SUPPLIED RECORDS below:

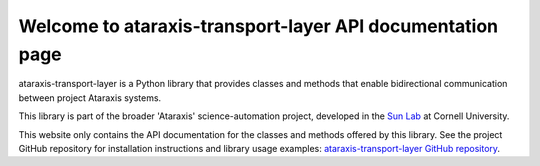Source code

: Welcome to ataraxis-transport-layer API documentation page
==========================================================

ataraxis-transport-layer is a Python library that provides classes and methods that enable bidirectional communication
between project Ataraxis systems.

This library is part of the broader 'Ataraxis' science-automation project, developed in the
`Sun Lab <https://neuroai.github.io/sunlab/>`_ at Cornell University.

This website only contains the API documentation for the classes and methods offered by this library. See the project
GitHub repository for installation instructions and library usage examples:
`ataraxis-transport-layer GitHub repository <https://github.com/Sun-Lab-NBB/ataraxis-transport-layer>`_.

.. _`ataraxis-transport-layer GitHub repository`: https://github.com/Sun-Lab-NBB/ataraxis-transport-layer
.. _`Sun Lab`: https://neuroai.github.io/sunlab/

End of SUPPLIED RECORDS.

### [TASK DIRECTIONS]
Whenever a line includes the word "methods", pull it out of the entries.

### [OUTPUT FOR THIS EXERCISE]
ataraxis-transport-layer is a Python library that provides classes and methods that enable bidirectional communication
This website only contains the API documentation for the classes and methods offered by this library. See the project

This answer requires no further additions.